Exercise: After finding the line with "tilt_deg: -11.6" in the entries below, copy that line and each one after it exactly, through the last line, and omit pictures.

Supplied entries:
_ _ _ _ _ _ _

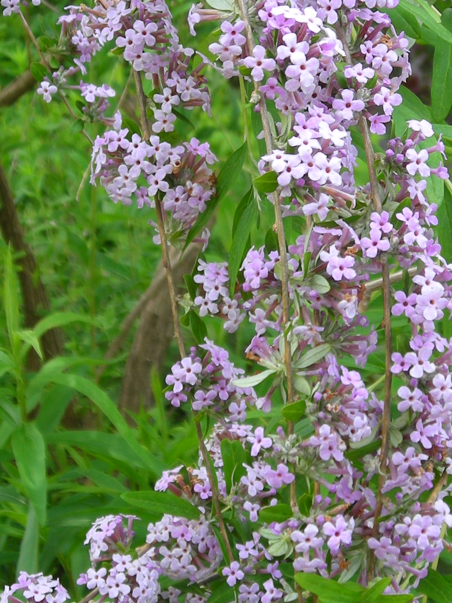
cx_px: 349
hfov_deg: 17.5
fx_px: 1462
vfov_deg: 23.2
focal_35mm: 84
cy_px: 199
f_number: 3.3
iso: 50
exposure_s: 1/160
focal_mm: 6.8
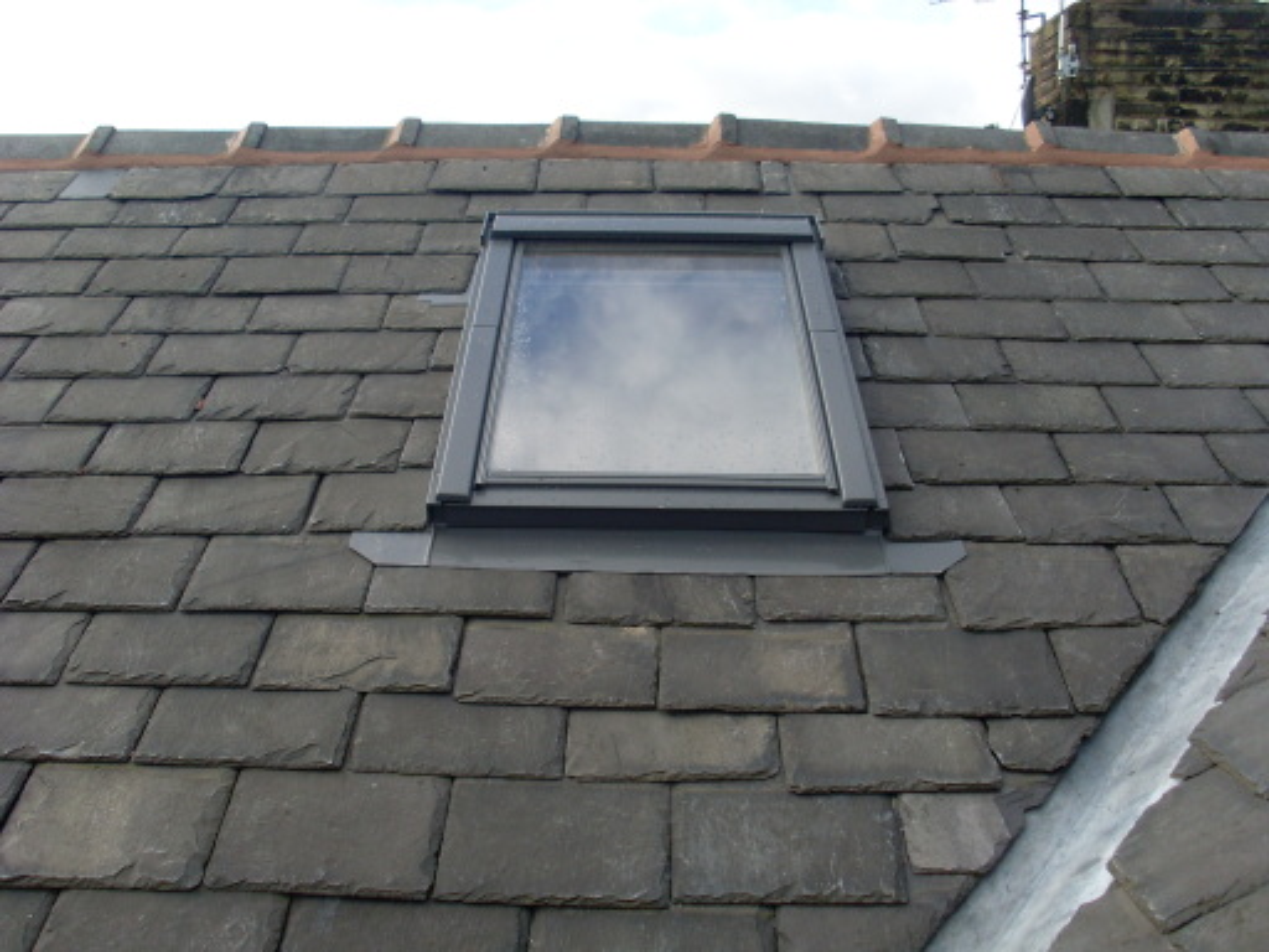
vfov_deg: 37.7
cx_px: 634
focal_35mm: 38
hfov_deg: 49.0
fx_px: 1393
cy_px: 476
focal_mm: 6.3
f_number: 7.7
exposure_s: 1/125
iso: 80
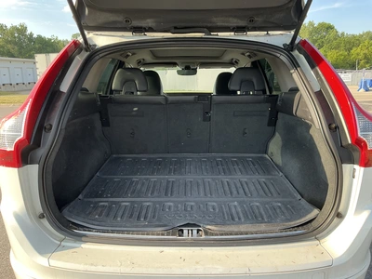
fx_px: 301
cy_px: 140
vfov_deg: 49.7
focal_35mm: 28
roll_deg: +1.7
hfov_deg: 63.4
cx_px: 186
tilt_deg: -11.6
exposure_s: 1/191
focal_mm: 3
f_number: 1.8
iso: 25
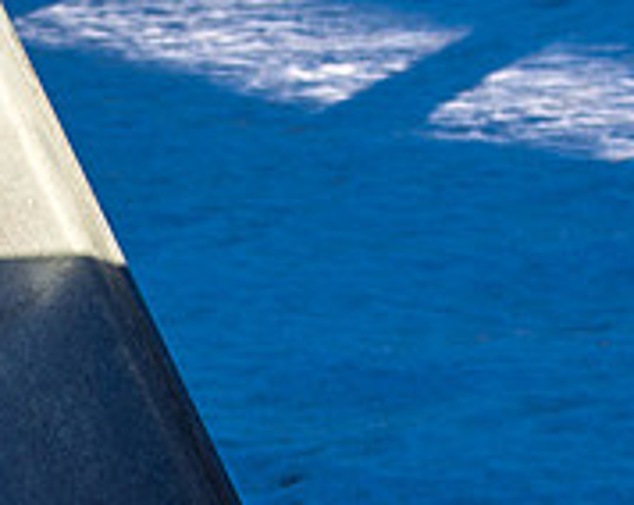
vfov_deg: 6.5
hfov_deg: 8.2
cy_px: 432
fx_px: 4423
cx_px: 25
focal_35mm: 236
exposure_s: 1/250
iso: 200
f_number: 8
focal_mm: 37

_ _ _ _ _ _ _

Response to this task:
tilt_deg: -11.6
exposure_s: 1/191
focal_mm: 3
f_number: 1.8
iso: 25
vfov_deg: 6.5
hfov_deg: 8.2
cy_px: 432
fx_px: 4423
cx_px: 25
focal_35mm: 236
exposure_s: 1/250
iso: 200
f_number: 8
focal_mm: 37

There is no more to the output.